PDF layout and section parameters.  All keys are optional; built-in
defaults are used for any omitted key.

``report.meta``
   :Type: mapping
   :Default: all defaults applied

   ``meta.title``
      :Type: ``str``
      :Default: ``Bibliographic report — Pysyrev``

   ``meta.subtitle``
      :Type: ``str``
      :Default: ``null``

   ``meta.author``
      :Type: ``str``
      :Default: ``Report generated with the pysyrev engine (v0.1)``

   ``meta.date_format``
      :Type: ``str``
      :Default: ``%d/%m/%Y``

      ``strftime``-compatible format string for the report date.

   ``meta.version``
      :Type: ``str``
      :Default: ``1.0.0``

   ``meta.summary``
      :Type: ``str``
      :Default: ``null``

      Optional introductory paragraph shown on the cover page.

``report.sections``
   :Type: mapping
   :Default: all defaults applied

   ``sections.topics``

      ``topics.n_repr_docs_per_topic``
         :Type: ``int``
         :Default: ``5``

         Number of representative documents (closest to the topic
         centroid) displayed in the per-topic section.

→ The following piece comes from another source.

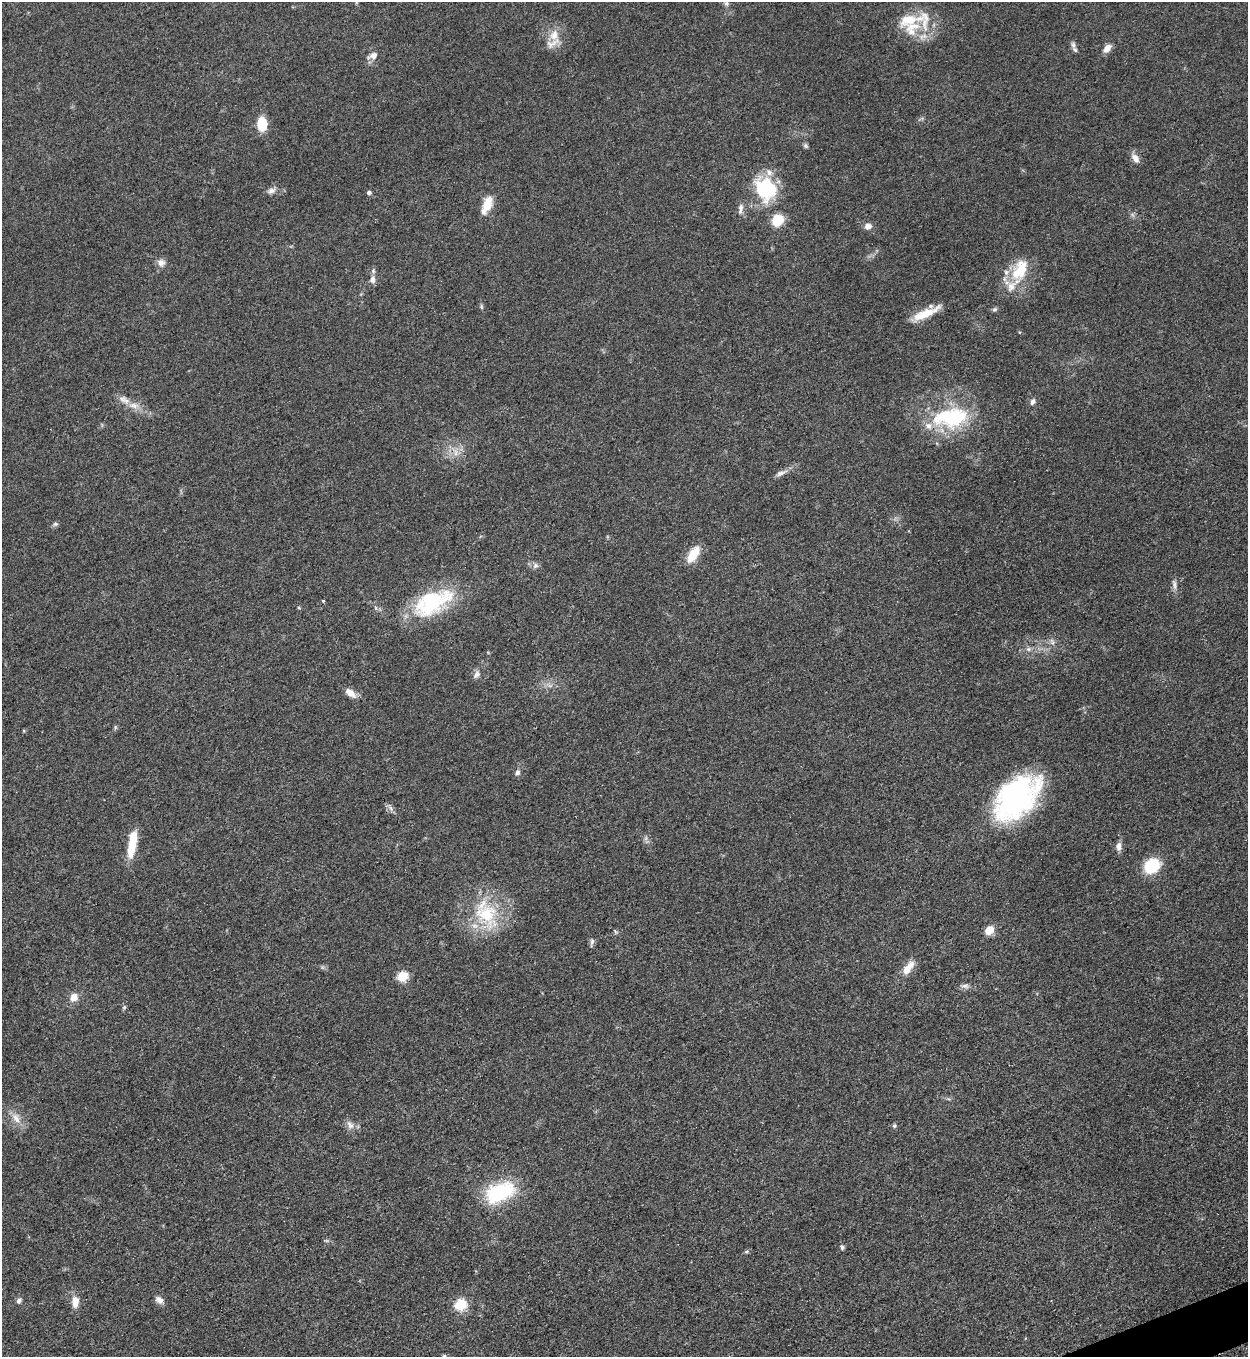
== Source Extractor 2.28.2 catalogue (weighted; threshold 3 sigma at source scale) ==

   ``sections.bib_network``

      ``bib_network.enabled``
         :Type: ``str``
         :Default: ``auto``
         :Values: ``auto`` | ``true`` | ``false``

         Whether to include the bibliographic network graphs in the
         report.  ``auto`` includes them when the ``bib_network`` stage
         was run and its outputs are detected.

   ``sections.temporal``

      ``temporal.variants``
         :Type: list of ``str``
         :Default: ``[absolute, cumulative, normalized, weighted]``
         :Values: any subset of ``absolute``, ``cumulative``, ``normalized``, ``weighted``

         Publication-trend chart variants included in the temporal
         analysis section.

   ``sections.topic_characteristics``

      ``topic_characteristics.n_top_cited_per_topic``
         :Type: ``int``
         :Default: ``5``

         Number of most-cited papers per topic used to compute citation
         impact scores.

      ``topic_characteristics.n_top_cited_global``
         :Type: ``int``
         :Default: ``50``

         Number of most-cited papers globally used to analyse topic
         distribution among highly cited documents.

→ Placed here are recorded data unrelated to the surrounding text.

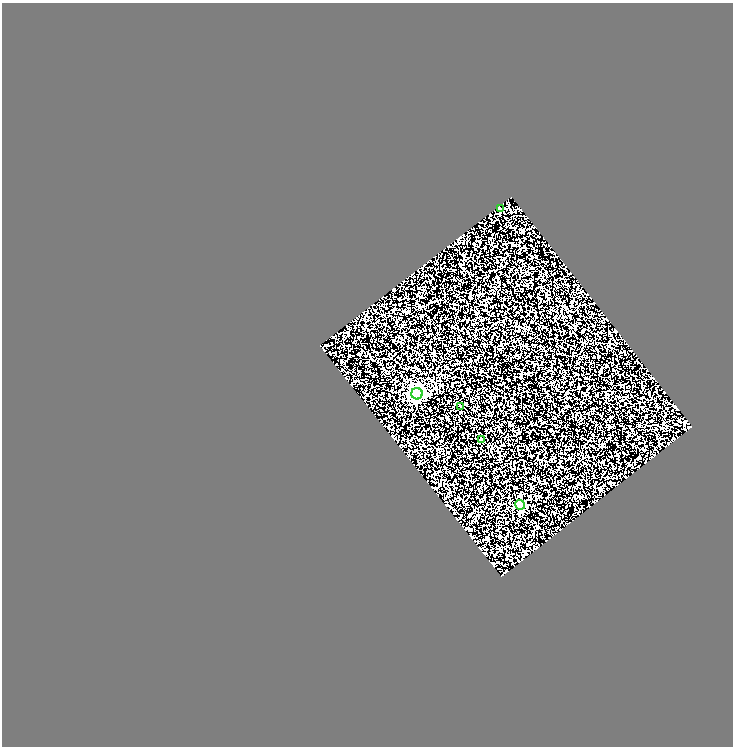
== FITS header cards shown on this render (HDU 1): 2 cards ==
NAXIS1  =                  731
NAXIS2  =                  744

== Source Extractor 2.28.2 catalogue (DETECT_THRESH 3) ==
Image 731 x 744 px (HDU 1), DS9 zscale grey, 1 PNG px = 1 image px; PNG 735 x 748 px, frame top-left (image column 1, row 744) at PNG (2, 3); each listed source drawn as its Kron ellipse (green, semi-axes under 4 px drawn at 4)
Background 5.13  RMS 7.1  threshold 21.4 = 3 sigma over >= 5 px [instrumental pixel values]
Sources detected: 5; all 5 listed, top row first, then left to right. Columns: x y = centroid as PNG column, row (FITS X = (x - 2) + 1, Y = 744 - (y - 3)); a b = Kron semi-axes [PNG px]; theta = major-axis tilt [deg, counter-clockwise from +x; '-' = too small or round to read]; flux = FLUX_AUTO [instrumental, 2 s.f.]
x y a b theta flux
500 209 4 3 - 680
417 394 5 5 - 81000
461 406 3 2 - 350
482 439 4 3 - 650
520 505 5 4 - 30000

   ``sections.topic_similarity``

      ``topic_similarity.clustering``
         :Type: ``bool``
         :Default: ``true``

         Reorder the similarity heatmap rows/columns by hierarchical
         clustering.

      ``topic_similarity.dendrogram``
         :Type: ``bool``
         :Default: ``true``

         Display a dendrogram alongside the heatmap.

   ``sections.paper_selection``

      ``paper_selection.min_year``
         :Type: ``int``
         :Default: ``2000``

         Only papers published from this year onward are eligible for
         the curated paper-selection section.

      ``paper_selection.proportion_per_topic``
         :Type: ``float``
         :Default: ``0.15``

         Fraction of each topic's documents included in the curated
         selection.

      ``paper_selection.selection_by``
         :Type: ``str``
         :Default: ``citations``
         :Values: ``citations`` | ``random``

         Criterion for selecting papers within each topic.

      ``paper_selection.export_annex``
         :Type: ``bool``
         :Default: ``true``

         Append a full reference list of selected papers as an annex.

      ``paper_selection.annex_format``
         :Type: ``str``
         :Default: ``csv``
         :Values: ``csv`` | ``txt``

         File format for the exported annex.